Der geistige Mensch tritt niemals in den Ruhestand. Er wird weder müde, noch zieht er sich jemals von seiner wirklichen Aufgabe zurück — nämlich Gott und Gottes Reichtum zum Ausdruck zu bringen, Seine Widerspiegelung, Sein Ebenbild zu sein. Wenn wir uns von einer menschlichen Beschäftigung zurückziehen, werden diese Tatsachen keineswegs widerlegt. Vielmehr kann uns ein solcher Ruhestand helfen, unsere eigentliche Arbeit besser zu erkennen und in dem, „das meines Vaters ist“ bewußter aktiv zu sein.
Wenn der Eintritt in den Ruhestand von Gebet begleitet ist, wird das sowohl den Arbeitnehmer wie den Arbeitgeber segnen.
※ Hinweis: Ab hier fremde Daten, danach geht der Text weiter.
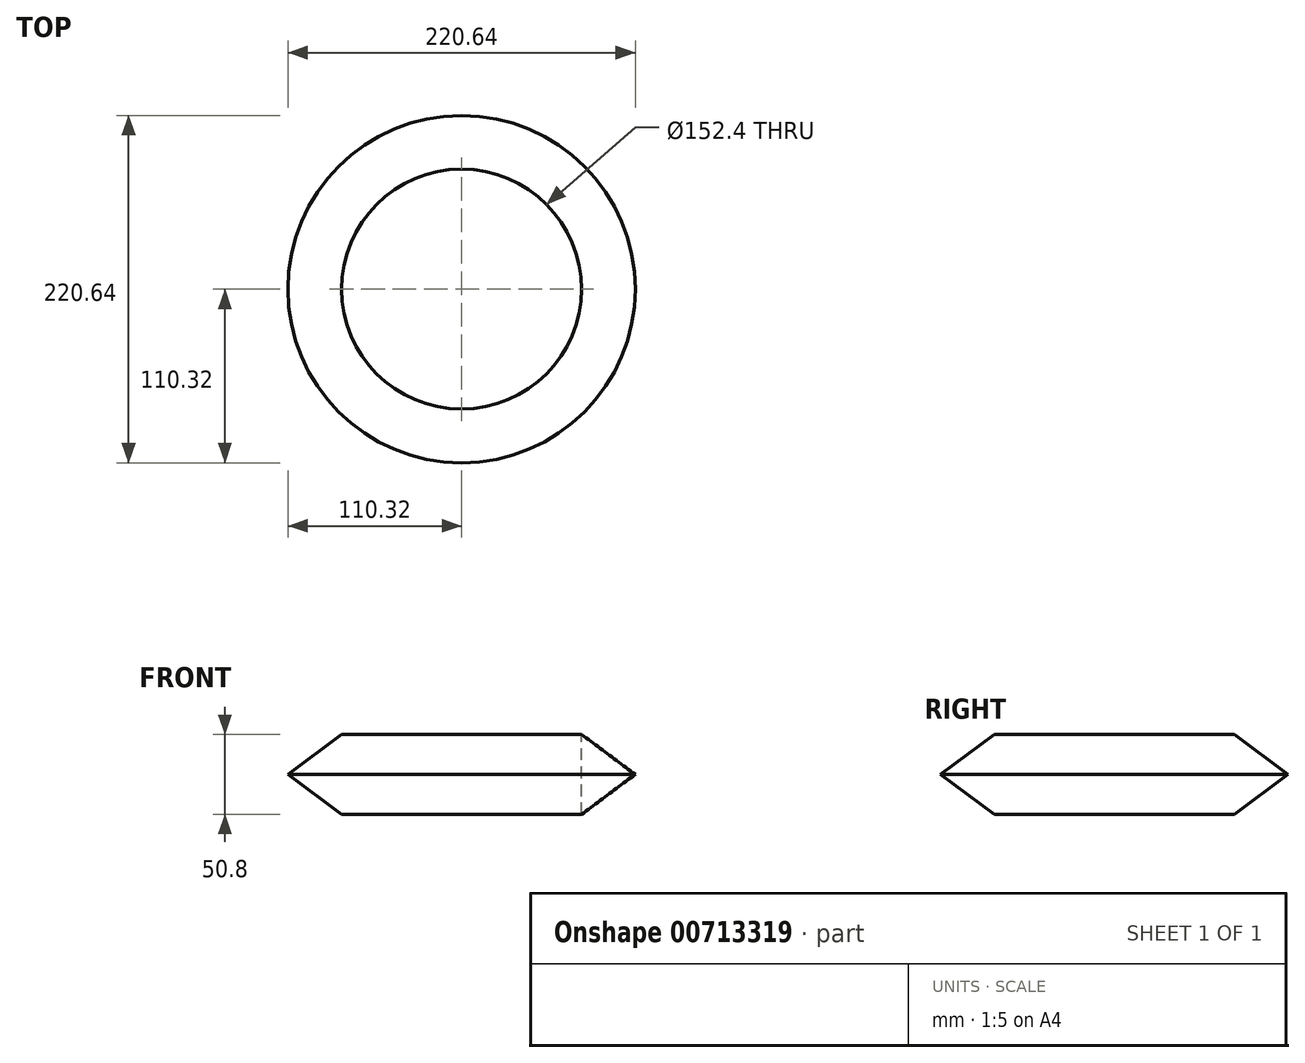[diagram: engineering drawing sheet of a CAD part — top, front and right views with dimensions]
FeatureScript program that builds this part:
annotation { "Feature Type Name" : "Feature", "Feature Type Description" : "" }
export const myFeature = defineFeature(function(context is Context, id is Id, definition is map)
    precondition{}
    {
        {
            var Q0;
            Q0=qCreatedBy(makeId("Front.planeOp"),FACE);
            var sketch = newSketch(context, id + "F0", { "sketchPlane" : qUnion([Q0])});
            skLineSegment(sketch, "E0", {"start": v(110.32, 0) * mm, "end": v(0, 0) * mm});
            skLineSegment(sketch, "E1", {"start": v(0, 0) * mm, "end": v(110.32, 0) * mm});
            skLineSegment(sketch, "E2", {"start": v(76.2, 25.4) * mm, "end": v(110.32, 0) * mm});
            skLineSegment(sketch, "E3", {"start": v(76.2, -25.4) * mm, "end": v(76.2, 25.4) * mm});
            skLineSegment(sketch, "E4", {"start": v(76.2, -25.4) * mm, "end": v(110.32, 0) * mm});
            skLineSegment(sketch, "E5", {"start": v(0, 22.6) * mm, "end": v(0, 0) * mm});
            skSolve(sketch);
        }
        {
            var Q0;
            {var subQ0=sQuery(id+"F0.wireOp",EDGE,"E2");Q0=makeQuery(id+"F0.imprint","IMPRINT",FACE,{"disambiguationData":[TD([[makeQuery(id+"F0.imprint","IMPRINT",EDGE,{"derivedFrom":subQ0}),-1.0]])]});}
            var Q1;
            {var subQ0=sQuery(id+"F0.wireOp",EDGE,"E4");Q1=makeQuery(id+"F0.imprint","IMPRINT",FACE,{"disambiguationData":[TD([[makeQuery(id+"F0.imprint","IMPRINT",EDGE,{"derivedFrom":subQ0}),1.0]])]});}
            var Q2;
            Q2=sQuery(id+"F0.wireOp",EDGE,"E5");
            revolve(context, id + "F1", {"surfaceOperationType" : NewSurfaceOperationType.NEW, "entities" : qUnion([Q0, Q1]), "axis" : qUnion([Q2]), "revolveType" : RevolveType.FULL});
        }
    });
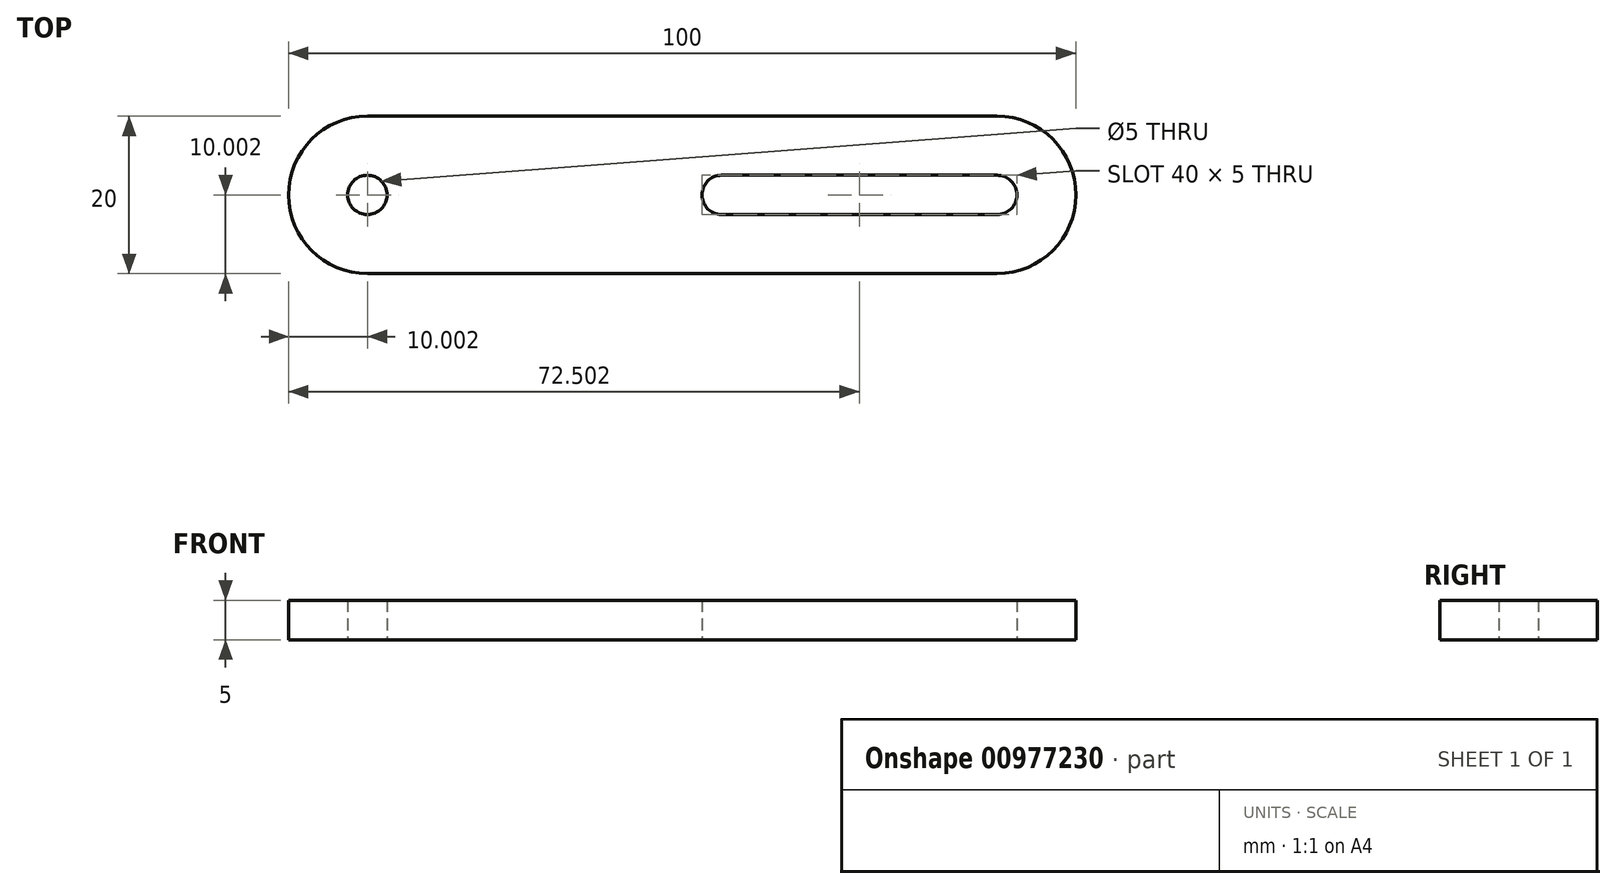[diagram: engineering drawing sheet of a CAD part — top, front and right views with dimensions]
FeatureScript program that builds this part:
annotation { "Feature Type Name" : "Feature", "Feature Type Description" : "" }
export const myFeature = defineFeature(function(context is Context, id is Id, definition is map)
    precondition{}
    {
        {
            var Q0;
            Q0=qCreatedBy(makeId("Top.planeOp"),FACE);
            var sketch = newSketch(context, id + "F0", { "sketchPlane" : qUnion([Q0])});
            skLineSegment(sketch, "E0.bottom", {"start": v(-37.64, 9.98) * mm, "end": v(42.36, 9.98) * mm});
            skLineSegment(sketch, "E0.top", {"start": v(-37.64, -10.02) * mm, "end": v(42.36, -10.02) * mm});
            skLineSegment(sketch, "E0.left", {"start": v(-47.64, -0.02) * mm, "end": v(-47.64, -0.02) * mm});
            skLineSegment(sketch, "E0.right", {"start": v(52.36, -0.02) * mm, "end": v(52.36, -0.02) * mm});
            skPoint(sketch, "E1.visualSharp", {"position": v(-47.64, 9.98) * mm});
            skArc(sketch, "E1.filletArc", {"start": v(-37.64, 9.98) * mm, "mid": v(-44.7, 7.05) * mm, "end": v(-47.64, -0.02) * mm});
            skPoint(sketch, "E2.visualSharp", {"position": v(52.36, 9.98) * mm});
            skArc(sketch, "E2.filletArc", {"start": v(52.36, -0.02) * mm, "mid": v(49.43, 7.05) * mm, "end": v(42.36, 9.98) * mm});
            skPoint(sketch, "E3.visualSharp", {"position": v(52.36, -10.02) * mm});
            skArc(sketch, "E3.filletArc", {"start": v(42.36, -10.02) * mm, "mid": v(49.43, -7.09) * mm, "end": v(52.36, -0.02) * mm});
            skPoint(sketch, "E4.visualSharp", {"position": v(-47.64, -10.02) * mm});
            skArc(sketch, "E4.filletArc", {"start": v(-47.64, -0.02) * mm, "mid": v(-44.7, -7.09) * mm, "end": v(-37.64, -10.02) * mm});
            skCircle(sketch, "E5", {"center": v(-37.64, -0.02) * mm, "radius": 2.5 * mm});
            skLineSegment(sketch, "E6.bottom", {"start": v(7.36, 2.48) * mm, "end": v(42.36, 2.48) * mm});
            skLineSegment(sketch, "E6.top", {"start": v(7.36, -2.52) * mm, "end": v(42.36, -2.52) * mm});
            skLineSegment(sketch, "E6.left", {"start": v(4.86, -0.02) * mm, "end": v(4.86, -0.02) * mm});
            skLineSegment(sketch, "E6.right", {"start": v(44.86, -0.02) * mm, "end": v(44.86, -0.02) * mm});
            skPoint(sketch, "E7.visualSharp", {"position": v(4.86, 2.48) * mm});
            skArc(sketch, "E7.filletArc", {"start": v(7.36, 2.48) * mm, "mid": v(5.6, 1.75) * mm, "end": v(4.86, -0.02) * mm});
            skPoint(sketch, "E8.visualSharp", {"position": v(44.86, 2.48) * mm});
            skArc(sketch, "E8.filletArc", {"start": v(44.86, -0.02) * mm, "mid": v(44.13, 1.75) * mm, "end": v(42.36, 2.48) * mm});
            skPoint(sketch, "E9.visualSharp", {"position": v(44.86, -2.52) * mm});
            skArc(sketch, "E9.filletArc", {"start": v(42.36, -2.52) * mm, "mid": v(44.13, -1.79) * mm, "end": v(44.86, -0.02) * mm});
            skPoint(sketch, "E10.visualSharp", {"position": v(4.86, -2.52) * mm});
            skArc(sketch, "E10.filletArc", {"start": v(4.86, -0.02) * mm, "mid": v(5.6, -1.79) * mm, "end": v(7.36, -2.52) * mm});
            skSolve(sketch);
        }
        {
            var Q0;
            Q0 = qSketchRegion(id + "F0", true);
            extrude(context, id + "F1", {"entities" : qUnion([Q0]), "depth" : 5 * mm, "offsetDistance" : 25 * mm});
        }
    });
Dies mag sich z. B. in einer allmählichen Verminderung der Arbeitsstunden zeigen, wodurch der Angestellte nicht nur seine Dienste und Erfahrung weiterhin zur Verfügung stellt, sondern mit anderen die geistige Einsicht teilt, die er in seinen freien Stunden durch das Studium und Gebet gewonnen hat, die zu innerer Erneuerung führen. Ob jemand nun allmählich oder an einem bestimmten Tag in den Ruhestand tritt, es braucht nicht zu bedeuten, daß eine ältere Arbeitskraft aus der Arbeitnehmerschaft ausscheidet. Es kann durchaus sein, daß alle etwas von dem Menschen erschauen, „der da erneuert wird“.
Die Jahre des Ruhestandes bieten die Gelegenheit, geistige Entdeckungen zu machen. Vielleicht finden wir nicht nur wunderbare Eigenschaften in uns, die wir uns niemals zugetraut hätten, sondern wir mögen erkennen, daß einige unliebsame Charakterzüge, die wir im Lauf der Jahre als unsere eigenen akzeptierten, in Wirklichkeit überhaupt nicht zu uns gehören. Am wichtigsten aber ist, daß ein umfassenderes und tieferes Verständnis vom Geist uns befähigen wird, uns selbst und andere von der Vorstellung der Sterblichkeit und einer sterblichen Persönlichkeit zu befreien und die geistige Wirklichkeit und Christlichkeit unseres wahren Selbst zu finden.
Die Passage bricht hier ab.